Exercise description:
Please filter the listing below and copy out the lines that hold "Provence".

-*-*-

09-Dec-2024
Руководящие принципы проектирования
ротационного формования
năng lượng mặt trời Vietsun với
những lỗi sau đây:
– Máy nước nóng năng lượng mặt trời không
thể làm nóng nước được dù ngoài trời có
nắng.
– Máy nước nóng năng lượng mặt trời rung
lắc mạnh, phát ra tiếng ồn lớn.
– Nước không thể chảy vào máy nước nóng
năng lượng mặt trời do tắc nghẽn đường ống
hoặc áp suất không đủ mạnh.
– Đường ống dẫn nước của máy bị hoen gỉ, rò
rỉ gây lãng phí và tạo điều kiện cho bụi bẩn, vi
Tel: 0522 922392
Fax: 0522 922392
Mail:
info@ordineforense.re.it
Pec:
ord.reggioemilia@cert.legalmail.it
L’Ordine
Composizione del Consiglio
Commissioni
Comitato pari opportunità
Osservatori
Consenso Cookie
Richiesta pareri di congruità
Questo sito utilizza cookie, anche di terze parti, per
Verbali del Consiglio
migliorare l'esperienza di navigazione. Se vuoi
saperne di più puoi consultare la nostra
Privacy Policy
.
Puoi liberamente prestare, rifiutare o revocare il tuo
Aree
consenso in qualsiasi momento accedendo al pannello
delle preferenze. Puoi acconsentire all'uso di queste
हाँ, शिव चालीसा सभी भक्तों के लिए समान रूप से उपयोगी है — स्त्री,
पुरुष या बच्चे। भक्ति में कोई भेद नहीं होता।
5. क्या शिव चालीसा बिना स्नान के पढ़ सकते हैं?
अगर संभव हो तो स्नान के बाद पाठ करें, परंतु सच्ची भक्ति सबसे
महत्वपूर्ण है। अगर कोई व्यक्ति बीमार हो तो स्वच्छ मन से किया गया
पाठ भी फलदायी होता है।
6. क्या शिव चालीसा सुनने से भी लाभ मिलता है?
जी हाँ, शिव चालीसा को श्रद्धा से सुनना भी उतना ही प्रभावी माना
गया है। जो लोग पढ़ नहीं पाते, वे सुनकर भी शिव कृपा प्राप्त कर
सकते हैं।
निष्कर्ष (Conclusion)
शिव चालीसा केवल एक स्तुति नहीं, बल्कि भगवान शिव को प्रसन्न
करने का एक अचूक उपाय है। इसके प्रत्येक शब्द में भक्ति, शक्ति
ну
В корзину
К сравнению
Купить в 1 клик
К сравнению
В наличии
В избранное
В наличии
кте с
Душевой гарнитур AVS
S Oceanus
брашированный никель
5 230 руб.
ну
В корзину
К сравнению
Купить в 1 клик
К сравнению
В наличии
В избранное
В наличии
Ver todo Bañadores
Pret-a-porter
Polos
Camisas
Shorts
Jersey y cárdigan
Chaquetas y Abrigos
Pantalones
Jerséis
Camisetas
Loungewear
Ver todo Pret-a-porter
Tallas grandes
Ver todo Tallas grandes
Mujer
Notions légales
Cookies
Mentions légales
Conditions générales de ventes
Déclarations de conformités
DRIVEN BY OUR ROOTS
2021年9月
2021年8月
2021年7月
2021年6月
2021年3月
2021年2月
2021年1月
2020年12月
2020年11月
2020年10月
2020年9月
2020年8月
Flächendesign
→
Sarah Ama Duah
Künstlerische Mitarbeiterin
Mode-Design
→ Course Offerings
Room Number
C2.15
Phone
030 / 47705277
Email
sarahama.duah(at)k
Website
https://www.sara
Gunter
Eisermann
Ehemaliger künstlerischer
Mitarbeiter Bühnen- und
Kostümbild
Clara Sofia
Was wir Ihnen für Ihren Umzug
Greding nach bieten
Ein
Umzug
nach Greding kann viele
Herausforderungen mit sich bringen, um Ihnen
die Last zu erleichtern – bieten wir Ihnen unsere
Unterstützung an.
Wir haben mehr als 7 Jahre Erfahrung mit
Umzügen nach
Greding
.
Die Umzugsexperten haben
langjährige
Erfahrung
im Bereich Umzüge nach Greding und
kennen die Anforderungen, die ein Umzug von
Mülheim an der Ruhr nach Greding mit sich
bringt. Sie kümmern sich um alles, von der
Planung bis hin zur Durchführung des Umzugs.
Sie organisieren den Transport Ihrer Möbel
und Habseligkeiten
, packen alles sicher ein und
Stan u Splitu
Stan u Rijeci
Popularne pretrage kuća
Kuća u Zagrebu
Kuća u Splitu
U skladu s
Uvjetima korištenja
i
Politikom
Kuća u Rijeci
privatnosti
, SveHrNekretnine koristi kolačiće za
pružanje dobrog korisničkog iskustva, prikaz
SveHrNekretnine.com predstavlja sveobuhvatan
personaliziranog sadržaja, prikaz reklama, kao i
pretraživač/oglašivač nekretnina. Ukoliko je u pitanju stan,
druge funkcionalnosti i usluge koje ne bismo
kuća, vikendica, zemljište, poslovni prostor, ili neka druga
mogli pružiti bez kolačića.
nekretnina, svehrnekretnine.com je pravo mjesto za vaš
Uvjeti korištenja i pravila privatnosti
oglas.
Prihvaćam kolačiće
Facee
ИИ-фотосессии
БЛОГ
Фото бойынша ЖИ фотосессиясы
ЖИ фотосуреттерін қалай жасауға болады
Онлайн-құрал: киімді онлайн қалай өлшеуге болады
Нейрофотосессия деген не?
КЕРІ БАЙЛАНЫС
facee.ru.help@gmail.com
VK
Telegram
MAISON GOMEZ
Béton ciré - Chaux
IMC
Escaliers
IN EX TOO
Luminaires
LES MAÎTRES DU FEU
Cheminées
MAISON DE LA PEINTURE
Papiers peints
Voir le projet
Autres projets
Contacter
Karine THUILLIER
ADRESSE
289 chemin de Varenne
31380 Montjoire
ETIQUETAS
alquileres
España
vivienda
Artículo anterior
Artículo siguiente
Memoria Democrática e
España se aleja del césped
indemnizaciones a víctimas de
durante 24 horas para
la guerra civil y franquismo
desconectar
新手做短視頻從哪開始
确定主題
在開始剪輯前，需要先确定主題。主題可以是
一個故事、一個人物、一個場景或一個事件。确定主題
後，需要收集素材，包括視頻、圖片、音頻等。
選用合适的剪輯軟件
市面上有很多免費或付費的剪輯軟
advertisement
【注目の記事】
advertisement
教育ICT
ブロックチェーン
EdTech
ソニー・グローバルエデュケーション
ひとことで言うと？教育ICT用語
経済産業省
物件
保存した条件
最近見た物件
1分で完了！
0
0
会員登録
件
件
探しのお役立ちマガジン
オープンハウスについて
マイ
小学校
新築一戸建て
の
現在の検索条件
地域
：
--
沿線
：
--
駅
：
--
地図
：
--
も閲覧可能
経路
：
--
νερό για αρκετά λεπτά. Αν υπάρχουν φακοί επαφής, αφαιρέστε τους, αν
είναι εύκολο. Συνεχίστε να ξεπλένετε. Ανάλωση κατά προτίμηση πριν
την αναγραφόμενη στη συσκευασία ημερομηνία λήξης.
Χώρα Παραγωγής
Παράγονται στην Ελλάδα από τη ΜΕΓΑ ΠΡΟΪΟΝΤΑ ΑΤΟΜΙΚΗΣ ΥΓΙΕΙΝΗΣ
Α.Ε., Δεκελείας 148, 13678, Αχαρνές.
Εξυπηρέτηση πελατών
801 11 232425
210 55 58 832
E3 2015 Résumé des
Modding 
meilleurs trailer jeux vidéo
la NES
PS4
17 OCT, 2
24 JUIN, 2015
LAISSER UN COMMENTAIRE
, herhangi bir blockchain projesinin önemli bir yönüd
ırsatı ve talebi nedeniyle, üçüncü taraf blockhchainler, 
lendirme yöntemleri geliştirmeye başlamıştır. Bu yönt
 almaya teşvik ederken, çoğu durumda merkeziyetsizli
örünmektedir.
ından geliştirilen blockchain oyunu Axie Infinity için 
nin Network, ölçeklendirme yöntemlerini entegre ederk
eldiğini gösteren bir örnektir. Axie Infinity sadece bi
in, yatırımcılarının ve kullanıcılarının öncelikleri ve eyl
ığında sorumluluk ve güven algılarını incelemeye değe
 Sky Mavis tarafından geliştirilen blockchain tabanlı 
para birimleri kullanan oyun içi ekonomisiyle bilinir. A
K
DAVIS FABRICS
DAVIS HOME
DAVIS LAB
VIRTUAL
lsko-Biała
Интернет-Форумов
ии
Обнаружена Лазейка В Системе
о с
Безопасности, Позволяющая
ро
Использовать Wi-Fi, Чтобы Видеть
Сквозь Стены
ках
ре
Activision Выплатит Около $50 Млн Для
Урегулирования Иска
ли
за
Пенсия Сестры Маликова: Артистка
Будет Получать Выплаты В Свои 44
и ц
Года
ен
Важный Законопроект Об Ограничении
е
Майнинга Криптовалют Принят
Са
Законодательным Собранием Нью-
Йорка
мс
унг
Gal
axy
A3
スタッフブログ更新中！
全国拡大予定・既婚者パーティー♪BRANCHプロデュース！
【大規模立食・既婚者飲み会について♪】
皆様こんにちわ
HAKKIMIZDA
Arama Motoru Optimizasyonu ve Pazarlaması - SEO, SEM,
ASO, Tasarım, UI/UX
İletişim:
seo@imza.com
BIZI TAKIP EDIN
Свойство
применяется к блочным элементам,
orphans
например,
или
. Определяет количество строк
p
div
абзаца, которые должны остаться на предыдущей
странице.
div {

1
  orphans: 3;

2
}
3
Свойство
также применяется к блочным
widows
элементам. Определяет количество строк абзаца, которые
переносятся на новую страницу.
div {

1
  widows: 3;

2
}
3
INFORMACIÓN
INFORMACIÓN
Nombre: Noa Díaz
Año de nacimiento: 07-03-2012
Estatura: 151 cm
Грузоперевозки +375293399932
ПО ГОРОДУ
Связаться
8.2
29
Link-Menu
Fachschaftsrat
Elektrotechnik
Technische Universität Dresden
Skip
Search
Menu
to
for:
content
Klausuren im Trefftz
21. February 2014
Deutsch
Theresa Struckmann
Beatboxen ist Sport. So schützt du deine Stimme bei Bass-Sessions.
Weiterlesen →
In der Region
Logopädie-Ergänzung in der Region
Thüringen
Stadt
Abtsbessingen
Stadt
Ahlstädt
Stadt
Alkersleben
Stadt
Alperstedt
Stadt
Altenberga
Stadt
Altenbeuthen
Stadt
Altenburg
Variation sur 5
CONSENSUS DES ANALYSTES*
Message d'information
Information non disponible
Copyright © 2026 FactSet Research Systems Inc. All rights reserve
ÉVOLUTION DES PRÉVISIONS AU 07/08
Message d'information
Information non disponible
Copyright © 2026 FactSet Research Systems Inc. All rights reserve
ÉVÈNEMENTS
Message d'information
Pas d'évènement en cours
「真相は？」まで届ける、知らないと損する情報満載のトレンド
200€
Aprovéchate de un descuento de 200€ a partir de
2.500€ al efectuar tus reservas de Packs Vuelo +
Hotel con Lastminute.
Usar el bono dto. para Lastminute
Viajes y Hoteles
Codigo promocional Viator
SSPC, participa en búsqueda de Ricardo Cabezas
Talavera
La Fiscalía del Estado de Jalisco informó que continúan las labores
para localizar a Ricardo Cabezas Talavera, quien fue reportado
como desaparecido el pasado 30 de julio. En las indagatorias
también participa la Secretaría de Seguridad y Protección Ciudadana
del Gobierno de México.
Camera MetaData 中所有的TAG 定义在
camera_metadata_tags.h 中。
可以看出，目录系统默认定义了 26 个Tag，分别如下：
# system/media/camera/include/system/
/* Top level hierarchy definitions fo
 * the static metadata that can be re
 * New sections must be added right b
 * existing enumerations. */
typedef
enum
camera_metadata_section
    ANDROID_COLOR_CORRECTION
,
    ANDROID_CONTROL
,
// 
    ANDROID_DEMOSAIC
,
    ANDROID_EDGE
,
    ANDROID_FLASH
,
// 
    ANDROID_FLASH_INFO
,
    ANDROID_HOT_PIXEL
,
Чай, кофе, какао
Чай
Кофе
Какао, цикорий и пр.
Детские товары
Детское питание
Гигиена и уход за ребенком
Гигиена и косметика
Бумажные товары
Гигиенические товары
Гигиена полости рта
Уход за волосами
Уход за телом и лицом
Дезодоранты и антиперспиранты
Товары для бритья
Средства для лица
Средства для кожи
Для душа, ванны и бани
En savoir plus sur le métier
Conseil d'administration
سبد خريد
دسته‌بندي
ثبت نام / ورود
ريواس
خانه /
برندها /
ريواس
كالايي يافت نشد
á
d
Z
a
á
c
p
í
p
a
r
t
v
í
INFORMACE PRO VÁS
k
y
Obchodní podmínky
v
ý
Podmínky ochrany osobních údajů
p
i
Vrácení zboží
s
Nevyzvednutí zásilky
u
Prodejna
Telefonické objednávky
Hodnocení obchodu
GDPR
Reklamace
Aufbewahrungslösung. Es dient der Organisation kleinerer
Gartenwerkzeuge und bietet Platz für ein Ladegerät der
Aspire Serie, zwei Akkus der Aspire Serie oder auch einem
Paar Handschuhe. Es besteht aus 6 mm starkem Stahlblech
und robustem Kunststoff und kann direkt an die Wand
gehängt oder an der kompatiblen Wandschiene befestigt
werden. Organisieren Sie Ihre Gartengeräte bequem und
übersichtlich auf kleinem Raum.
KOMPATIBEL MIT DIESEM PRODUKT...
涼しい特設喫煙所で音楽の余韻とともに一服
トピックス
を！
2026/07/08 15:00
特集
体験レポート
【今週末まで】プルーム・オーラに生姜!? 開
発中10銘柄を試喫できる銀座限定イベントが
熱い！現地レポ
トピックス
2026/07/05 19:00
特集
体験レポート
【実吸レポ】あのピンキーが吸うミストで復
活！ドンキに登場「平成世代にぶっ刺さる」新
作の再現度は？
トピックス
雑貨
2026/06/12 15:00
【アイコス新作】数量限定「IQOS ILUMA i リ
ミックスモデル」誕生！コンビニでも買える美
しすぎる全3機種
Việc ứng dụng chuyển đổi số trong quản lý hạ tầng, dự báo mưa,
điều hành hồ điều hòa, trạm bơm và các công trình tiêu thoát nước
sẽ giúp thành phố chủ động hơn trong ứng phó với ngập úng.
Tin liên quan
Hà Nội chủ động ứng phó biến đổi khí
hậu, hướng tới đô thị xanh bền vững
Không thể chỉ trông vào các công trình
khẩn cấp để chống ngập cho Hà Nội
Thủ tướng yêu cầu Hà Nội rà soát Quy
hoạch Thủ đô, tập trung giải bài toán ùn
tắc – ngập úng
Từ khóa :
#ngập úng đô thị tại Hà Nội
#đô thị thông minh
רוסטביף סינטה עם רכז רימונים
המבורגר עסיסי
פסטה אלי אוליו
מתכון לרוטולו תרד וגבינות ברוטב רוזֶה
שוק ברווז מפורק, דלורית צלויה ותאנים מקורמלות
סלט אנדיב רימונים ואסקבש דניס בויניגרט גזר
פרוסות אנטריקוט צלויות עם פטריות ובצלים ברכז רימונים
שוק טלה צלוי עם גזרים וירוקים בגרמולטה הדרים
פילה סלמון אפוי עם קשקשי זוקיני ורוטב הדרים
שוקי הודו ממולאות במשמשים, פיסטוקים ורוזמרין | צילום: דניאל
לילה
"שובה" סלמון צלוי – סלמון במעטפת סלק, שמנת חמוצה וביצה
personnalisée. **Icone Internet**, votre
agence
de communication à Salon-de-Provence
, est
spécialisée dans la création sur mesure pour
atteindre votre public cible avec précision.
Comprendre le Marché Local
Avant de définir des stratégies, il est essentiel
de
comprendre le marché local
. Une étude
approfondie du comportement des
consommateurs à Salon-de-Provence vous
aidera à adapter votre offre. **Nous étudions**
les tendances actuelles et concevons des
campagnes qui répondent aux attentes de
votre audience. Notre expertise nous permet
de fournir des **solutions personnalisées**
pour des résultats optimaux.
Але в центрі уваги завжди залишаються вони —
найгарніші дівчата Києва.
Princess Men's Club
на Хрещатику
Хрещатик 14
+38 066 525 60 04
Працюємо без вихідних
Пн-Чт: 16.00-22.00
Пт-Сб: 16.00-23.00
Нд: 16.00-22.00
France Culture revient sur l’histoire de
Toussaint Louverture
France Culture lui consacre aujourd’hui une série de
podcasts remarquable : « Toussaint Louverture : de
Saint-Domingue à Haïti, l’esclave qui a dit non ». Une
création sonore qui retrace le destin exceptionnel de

-*-*-

Exercise output:
de communication à Salon-de-Provence
consommateurs à Salon-de-Provence vous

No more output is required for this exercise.